» Exercise requirements: The entries shown here must be retyped in full, with no pictures included.

Collected data:

====

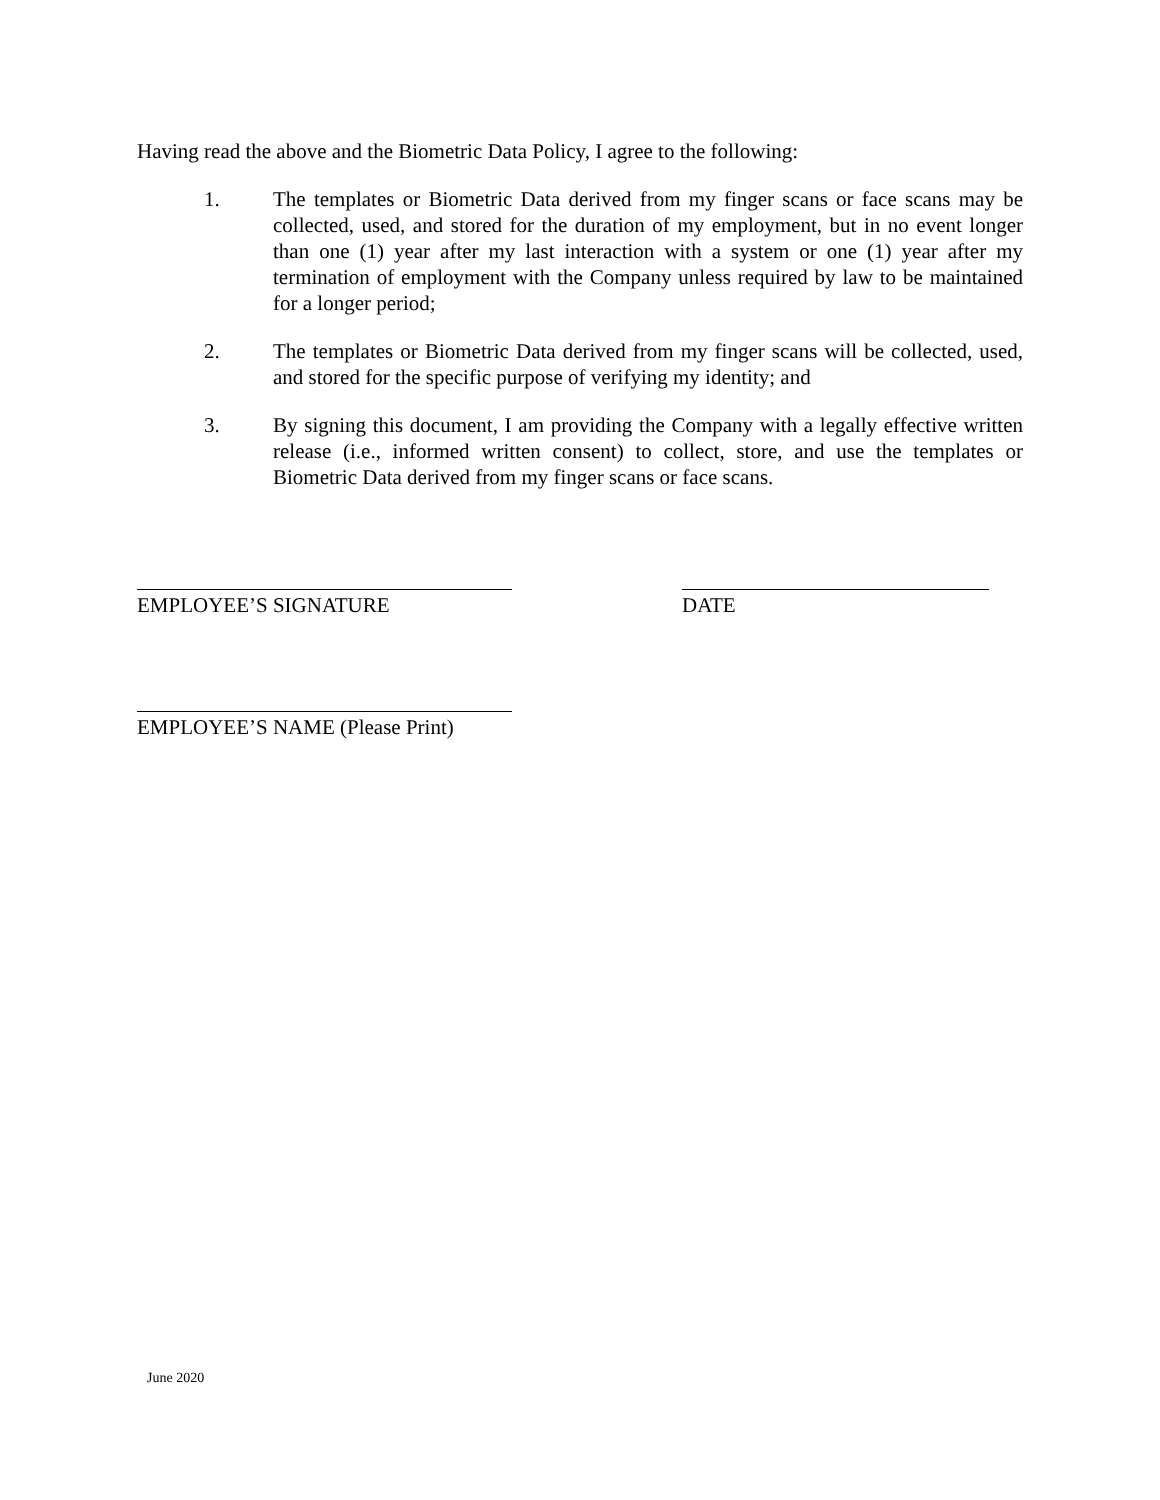Having read the above and the Biometric Data Policy, I agree to the following:
1. The templates or Biometric Data derived from my finger scans or face scans may be collected, used, and stored for the duration of my employment, but in no event longer than one (1) year after my last interaction with a system or one (1) year after my termination of employment with the Company unless required by law to be maintained for a longer period;
2. The templates or Biometric Data derived from my finger scans will be collected, used, and stored for the specific purpose of verifying my identity; and
3. By signing this document, I am providing the Company with a legally effective written release (i.e., informed written consent) to collect, store, and use the templates or Biometric Data derived from my finger scans or face scans.
EMPLOYEE’S SIGNATURE DATE
EMPLOYEE’S NAME (Please Print)
June 2020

====

» Task output:
Having read the above and the Biometric Data Policy, I agree to the following:
1. The templates or Biometric Data derived from my finger scans or face scans may be collected, used, and stored for the duration of my employment, but in no event longer than one (1) year after my last interaction with a system or one (1) year after my termination of employment with the Company unless required by law to be maintained for a longer period;
2. The templates or Biometric Data derived from my finger scans will be collected, used, and stored for the specific purpose of verifying my identity; and
3. By signing this document, I am providing the Company with a legally effective written release (i.e., informed written consent) to collect, store, and use the templates or Biometric Data derived from my finger scans or face scans.
EMPLOYEE’S SIGNATURE DATE
EMPLOYEE’S NAME (Please Print)
June 2020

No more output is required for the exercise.